Activity: Read the entries below and pull out each line with the string "lines".

(Stored items)
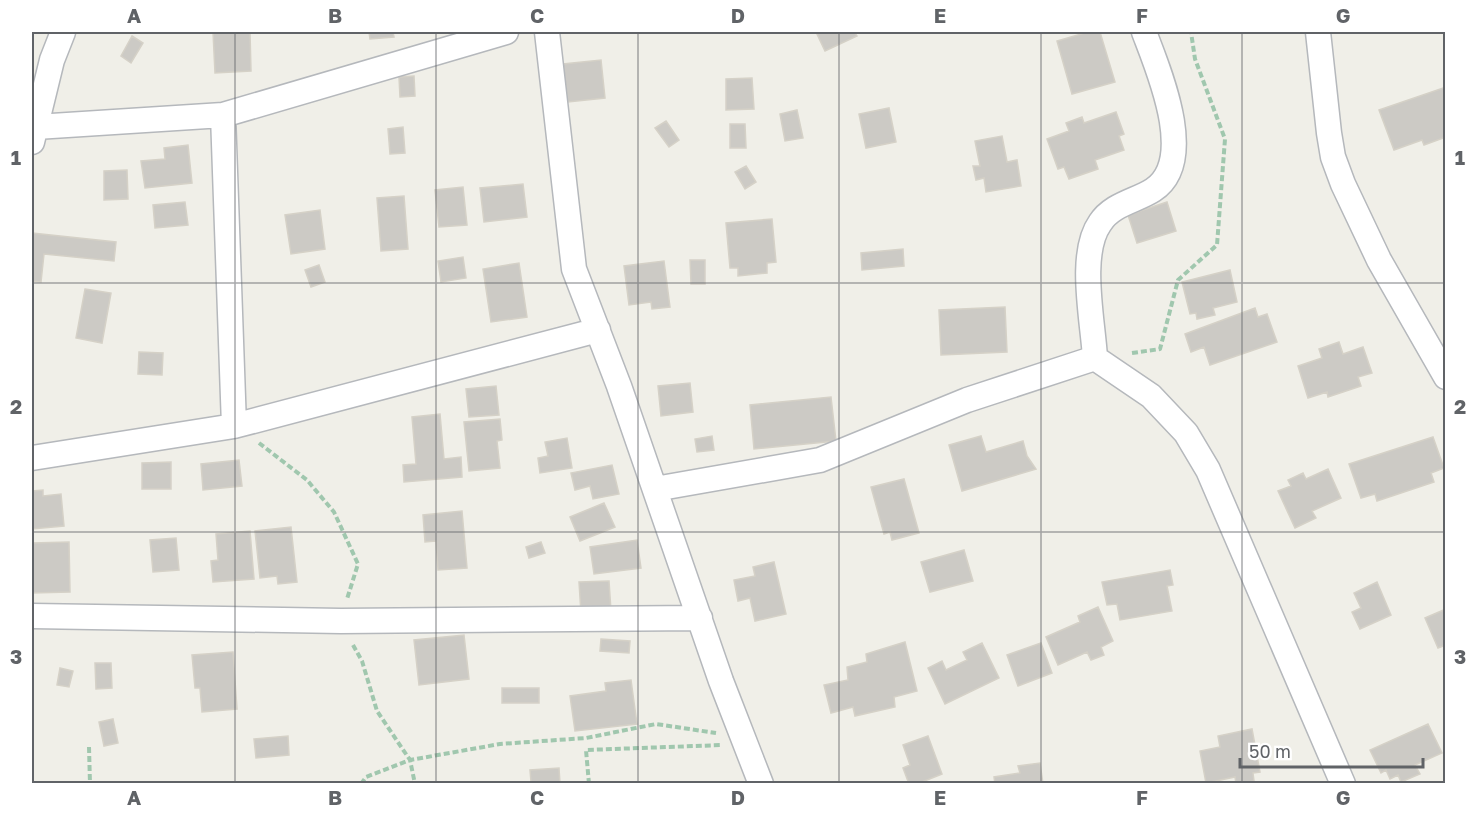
<svg xmlns="http://www.w3.org/2000/svg" width="1477" height="815" font-family="'Golos Text',sans-serif">
<style>
.building{fill:#cccac5;stroke:#d5d1c7;stroke-width:1.5}
.lines{fill:none;stroke-linecap:round;stroke-linejoin:round}
.minor-casing{stroke:#b5b8bc;stroke-width:27}
.path{stroke:#a0c7ae;stroke-width:4;stroke-dasharray:6 3;stroke-linecap:butt}
.minor{stroke:#fff;stroke-width:24}
.grid{fill:none;stroke:#606367;stroke-width:1.5;stroke-opacity:0.55}
.neatline{fill:none;stroke:#606367;stroke-width:2}
.grid-label{font-size:20px;text-anchor:middle;font-weight:bold;fill:#606367}
</style>
<rect width="100%" height="100%" fill="#f0efe8"/>
<!-- building -->
<path class="building" d="M213 32H250L251 71 215 73Z
M369 32H393L394 37 370 39Z
M816 32H854L857 36 825 51Z
M1088 32H1100L1115 82 1072 94 1057 41Z
M132 36 143 43 131 63 121 56Z
M601 60 605 98 568 102 563 64Z
M414 76 415 96 400 97 399 77Z
M752 78 754 109 726 110V79Z
M1446 87V137L1424 145 1422 140 1394 150 1379 110Z
M889 108 896 142 866 148 859 114Z
M797 110 803 138 785 141 780 114Z
M1116 112 1124 134 1119 136 1124 150 1095 160 1098 169 1069 179 1064 167 1058 169 1047 139 1069 131 1066 123 1082 117 1084 123Z
M666 121 679 140 669 147 655 128Z
M730 124H745L746 148H730Z
M403 127 405 153 390 154 388 129Z
M1002 136 1007 162 1017 160 1021 186 986 192 984 178 976 180 973 166H980L975 141Z
M188 145 192 183 145 188 141 161 165 159 164 148Z
M746 166 756 182 745 189 735 172Z
M127 170 128 199 104 200V171Z
M523 184 527 217 484 222 480 188Z
M463 187 467 225 439 227 435 190Z
M404 196 408 249 381 251 377 198Z
M185 202 188 225 155 228 153 205Z
M1167 202 1176 231 1137 243 1128 215Z
M320 210 325 249 291 254 285 215Z
M772 219 776 262 767 263V273L738 276V268H730L726 223Z
M32 233 116 242 114 261 44 254 41 282 32 281Z
M903 249 904 266 862 270 861 253Z
M463 257 466 278 441 282 438 261Z
M690 260H705V284H691Z
M664 261 670 307 652 309 651 302 629 305 624 266Z
M519 263 527 317 491 322 483 269Z
M319 265 325 282 311 287 305 270Z
M1230 270 1237 302 1213 308 1215 315 1197 319 1196 313 1190 314 1182 282Z
M85 289 111 293 102 343 76 338Z
M1005 307 1007 352 941 355 939 310Z
M1255 308 1258 317 1267 314 1277 342 1210 365 1204 347 1191 352 1185 334Z
M1339 342 1343 354 1363 347 1372 373 1358 377 1361 386 1328 397 1327 392 1308 398 1298 366 1322 358 1319 349Z
M139 352 163 353 162 375 138 374Z
M690 383 693 412 661 416 658 386Z
M496 386 499 415 469 417 466 389Z
M831 397 836 441 754 449 750 405Z
M440 414 444 459 461 457 462 477 404 482 403 465 416 464 412 417Z
M500 419 502 440 497 441 500 468 469 471 464 422Z
M712 436 714 450 697 452 695 439Z
M981 436 986 452 1023 441 1027 456 1036 469 962 491 949 445Z
M1433 437 1444 468 1431 473 1434 482 1377 501 1375 494 1361 498 1349 464Z
M567 438 572 468 540 473 538 458 548 456 545 442Z
M239 460 242 486 203 490 201 464Z
M171 462V489H142V463Z
M612 465 619 494 593 499 590 486 575 490 571 473Z
M1328 469 1341 498 1312 511 1316 518 1295 528 1278 491 1291 486 1288 480 1303 473 1306 479Z
M904 479 919 533 892 540 890 532 884 534 871 487Z
M43 490V496L61 494 64 526 32 529V491Z
M604 503 615 527 580 541 570 517Z
M462 511 467 568 438 570 436 541 425 542 423 515Z
M291 527 297 582 278 584 277 576 260 578 255 531Z
M250 531 254 579 213 582 211 561 218 560 216 534Z
M176 538 179 570 153 572 150 540Z
M637 540 641 568 594 574 590 547Z
M69 542 70 592 32 593V543Z
M541 542 545 553 529 558 526 547Z
M964 550 973 581 930 592 921 562Z
M774 562 786 614 755 621 750 598 738 601 734 580 755 576 753 567Z
M1170 570 1173 585 1167 586 1172 611 1120 620 1117 604 1107 605 1102 582Z
M609 581 611 611 581 613 579 582Z
M1377 582 1391 615 1360 629 1352 612 1361 608 1354 593Z
M1098 607 1113 641 1101 647 1104 655 1091 660 1087 652 1058 665 1046 637 1080 622 1078 616Z
M1446 609V645L1438 648 1425 618Z
M464 635 469 679 419 685 414 640Z
M601 639 630 641 629 653 600 651Z
M905 642 917 691 894 697 895 707 855 716 853 707 831 713 824 685 848 680 847 667 867 662 866 654Z
M982 643 999 678 945 704 928 668 942 661 946 670 967 660 963 652Z
M1041 643 1052 673 1018 686 1007 655Z
M233 652 237 709 202 712 200 688H195L192 655Z
M95 663H111L112 688 96 689Z
M60 668 73 671 69 687 57 685Z
M631 680 637 724 575 731 570 696 606 691 605 683Z
M502 688H539V703H502Z
M113 719 118 743 104 746 99 722Z
M1428 724 1442 753 1415 765 1420 774 1401 782 1398 775 1390 779 1386 770 1381 773 1370 750Z
M1252 729 1260 772 1253 773 1254 781 1236 784 1235 777 1206 783 1200 751 1220 747 1218 736Z
M288 736 289 755 256 758 254 739Z
M928 736 942 774 917 784H909L903 768 910 765 903 745Z
M1040 763 1043 784H995L994 777 1020 773 1018 766Z
M559 768 560 784H518L531 782 530 770Z"/>
<g class="lines">
<defs>
<path id="minor" d="M506 32 223 115 234 426 598 330
M547 32 574 269 619 386 721 681 761 784
M1144 32C1158 69 1198 161 1153 190 1136 201 1112 204 1100 223 1078 254 1093 321 1095 358L1151 396 1186 433 1208 470 1343 784
M1318 32 1329 133 1333 157 1343 184 1379 260 1446 377
M36 127 223 115
M32 142 52 60 63 32
M32 458 234 426
M655 489 820 460 967 400 1095 358
M32 616 341 621 700 618"/>
</defs>
<!-- minor casing -->
<use href="#minor" class="minor-casing"/>
<!-- path -->
<path class="path" d="M1132 353 1160 349 1178 280 1217 245 1225 139 1195 59 1191 32
M259 443 307 480 334 512 358 564 347 599
M353 645 362 661 377 711 410 760 415 784
M89 747 90 784
M361 784 366 777 410 760 500 744 586 738 656 724 716 733
M589 784 586 750 722 745"/>
<!-- minor -->
<use href="#minor" class="minor"/>
</g>
<!-- grid -->
<path class="grid" d="M235 32V784M436 32V784M638 32V784M839 32V784M1041 32V784M1242 32V784M32 283H1446M32 532H1446"/>
<!-- border -->
<rect width="1477" height="815" fill="none" stroke="#ffffff" stroke-width="66"/>
<!-- scale -->
<path d="M1240 758v9h183v-9" fill="none" stroke="#606367" stroke-width="3"/>
<text x="1249" y="758" font-size="18" fill="#606367" stroke="#ffffff" stroke-width="4.5" paint-order="stroke">50 m</text>
<rect x="33" y="33" width="1411" height="749" class="neatline"/>
<g class="grid-label">
<text x="134" y="23">A</text>
<text x="335" y="23">B</text>
<text x="537" y="23">C</text>
<text x="738" y="23">D</text>
<text x="940" y="23">E</text>
<text x="1142" y="23">F</text>
<text x="1343" y="23">G</text>
<text x="16" y="165">1</text>
<text x="1460" y="165">1</text>
<text x="16" y="414">2</text>
<text x="1460" y="414">2</text>
<text x="16" y="664">3</text>
<text x="1460" y="664">3</text>
<text x="134" y="805">A</text>
<text x="335" y="805">B</text>
<text x="537" y="805">C</text>
<text x="738" y="805">D</text>
<text x="940" y="805">E</text>
<text x="1142" y="805">F</text>
<text x="1343" y="805">G</text>
</g>
</svg>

Task solution:
.lines{fill:none;stroke-linecap:round;stroke-linejoin:round}
<g class="lines">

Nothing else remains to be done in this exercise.